Copy the source text of each item below line for line, keeping every character unchanged.

Records drawn from a dataset
--- START ---
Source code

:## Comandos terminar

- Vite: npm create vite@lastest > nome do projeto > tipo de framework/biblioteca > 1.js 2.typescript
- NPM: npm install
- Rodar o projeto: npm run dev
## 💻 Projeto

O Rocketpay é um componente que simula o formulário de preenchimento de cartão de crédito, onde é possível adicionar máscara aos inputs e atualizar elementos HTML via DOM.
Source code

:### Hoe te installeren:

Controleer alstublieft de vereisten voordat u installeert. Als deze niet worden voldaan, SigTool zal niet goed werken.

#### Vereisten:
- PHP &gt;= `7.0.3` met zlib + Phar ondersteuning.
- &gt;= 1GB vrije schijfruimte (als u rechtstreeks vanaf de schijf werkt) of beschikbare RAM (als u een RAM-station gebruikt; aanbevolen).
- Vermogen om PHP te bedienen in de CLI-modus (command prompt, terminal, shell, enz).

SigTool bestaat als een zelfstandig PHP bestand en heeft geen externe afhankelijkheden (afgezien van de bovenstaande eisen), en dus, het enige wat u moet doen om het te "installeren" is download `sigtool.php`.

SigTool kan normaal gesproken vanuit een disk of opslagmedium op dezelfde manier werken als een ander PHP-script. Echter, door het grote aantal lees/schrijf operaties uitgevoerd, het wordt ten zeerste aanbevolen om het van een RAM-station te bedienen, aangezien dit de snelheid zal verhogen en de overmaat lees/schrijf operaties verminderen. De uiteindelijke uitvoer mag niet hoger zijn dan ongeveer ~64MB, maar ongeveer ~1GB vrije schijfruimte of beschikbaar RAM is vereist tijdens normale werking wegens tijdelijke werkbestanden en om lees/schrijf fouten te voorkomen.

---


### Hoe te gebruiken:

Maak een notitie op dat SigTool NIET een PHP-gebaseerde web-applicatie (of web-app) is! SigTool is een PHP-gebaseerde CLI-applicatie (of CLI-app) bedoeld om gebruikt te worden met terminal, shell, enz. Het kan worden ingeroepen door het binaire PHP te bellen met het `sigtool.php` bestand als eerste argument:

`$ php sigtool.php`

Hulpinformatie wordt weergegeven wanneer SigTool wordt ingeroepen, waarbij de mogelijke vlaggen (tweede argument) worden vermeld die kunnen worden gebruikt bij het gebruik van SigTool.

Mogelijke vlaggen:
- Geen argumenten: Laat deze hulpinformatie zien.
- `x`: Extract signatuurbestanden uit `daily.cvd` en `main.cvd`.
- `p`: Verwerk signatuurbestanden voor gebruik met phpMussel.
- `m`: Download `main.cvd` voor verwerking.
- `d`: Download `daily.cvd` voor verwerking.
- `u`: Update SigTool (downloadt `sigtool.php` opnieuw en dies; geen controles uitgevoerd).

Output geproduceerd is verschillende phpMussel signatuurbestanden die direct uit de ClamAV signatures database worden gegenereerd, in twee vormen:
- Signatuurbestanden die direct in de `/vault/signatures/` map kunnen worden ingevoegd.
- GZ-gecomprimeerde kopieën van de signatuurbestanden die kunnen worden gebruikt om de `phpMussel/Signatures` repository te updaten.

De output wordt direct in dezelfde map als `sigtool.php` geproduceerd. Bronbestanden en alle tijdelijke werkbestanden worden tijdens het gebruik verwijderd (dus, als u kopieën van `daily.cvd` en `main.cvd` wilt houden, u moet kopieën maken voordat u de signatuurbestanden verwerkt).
--- END ---
Answer box:
Source code

:## Comandos terminar

- Vite: npm create vite@lastest > nome do projeto > tipo de framework/biblioteca > 1.js 2.typescript
- NPM: npm install
- Rodar o projeto: npm run dev
## 💻 Projeto

O Rocketpay é um componente que simula o formulário de preenchimento de cartão de crédito, onde é possível adicionar máscara aos inputs e atualizar elementos HTML via DOM.
Source code

:### Hoe te installeren:

Controleer alstublieft de vereisten voordat u installeert. Als deze niet worden voldaan, SigTool zal niet goed werken.

#### Vereisten:
- PHP &gt;= `7.0.3` met zlib + Phar ondersteuning.
- &gt;= 1GB vrije schijfruimte (als u rechtstreeks vanaf de schijf werkt) of beschikbare RAM (als u een RAM-station gebruikt; aanbevolen).
- Vermogen om PHP te bedienen in de CLI-modus (command prompt, terminal, shell, enz).

SigTool bestaat als een zelfstandig PHP bestand en heeft geen externe afhankelijkheden (afgezien van de bovenstaande eisen), en dus, het enige wat u moet doen om het te "installeren" is download `sigtool.php`.

SigTool kan normaal gesproken vanuit een disk of opslagmedium op dezelfde manier werken als een ander PHP-script. Echter, door het grote aantal lees/schrijf operaties uitgevoerd, het wordt ten zeerste aanbevolen om het van een RAM-station te bedienen, aangezien dit de snelheid zal verhogen en de overmaat lees/schrijf operaties verminderen. De uiteindelijke uitvoer mag niet hoger zijn dan ongeveer ~64MB, maar ongeveer ~1GB vrije schijfruimte of beschikbaar RAM is vereist tijdens normale werking wegens tijdelijke werkbestanden en om lees/schrijf fouten te voorkomen.

---


### Hoe te gebruiken:

Maak een notitie op dat SigTool NIET een PHP-gebaseerde web-applicatie (of web-app) is! SigTool is een PHP-gebaseerde CLI-applicatie (of CLI-app) bedoeld om gebruikt te worden met terminal, shell, enz. Het kan worden ingeroepen door het binaire PHP te bellen met het `sigtool.php` bestand als eerste argument:

`$ php sigtool.php`

Hulpinformatie wordt weergegeven wanneer SigTool wordt ingeroepen, waarbij de mogelijke vlaggen (tweede argument) worden vermeld die kunnen worden gebruikt bij het gebruik van SigTool.

Mogelijke vlaggen:
- Geen argumenten: Laat deze hulpinformatie zien.
- `x`: Extract signatuurbestanden uit `daily.cvd` en `main.cvd`.
- `p`: Verwerk signatuurbestanden voor gebruik met phpMussel.
- `m`: Download `main.cvd` voor verwerking.
- `d`: Download `daily.cvd` voor verwerking.
- `u`: Update SigTool (downloadt `sigtool.php` opnieuw en dies; geen controles uitgevoerd).

Output geproduceerd is verschillende phpMussel signatuurbestanden die direct uit de ClamAV signatures database worden gegenereerd, in twee vormen:
- Signatuurbestanden die direct in de `/vault/signatures/` map kunnen worden ingevoegd.
- GZ-gecomprimeerde kopieën van de signatuurbestanden die kunnen worden gebruikt om de `phpMussel/Signatures` repository te updaten.

De output wordt direct in dezelfde map als `sigtool.php` geproduceerd. Bronbestanden en alle tijdelijke werkbestanden worden tijdens het gebruik verwijderd (dus, als u kopieën van `daily.cvd` en `main.cvd` wilt houden, u moet kopieën maken voordat u de signatuurbestanden verwerkt).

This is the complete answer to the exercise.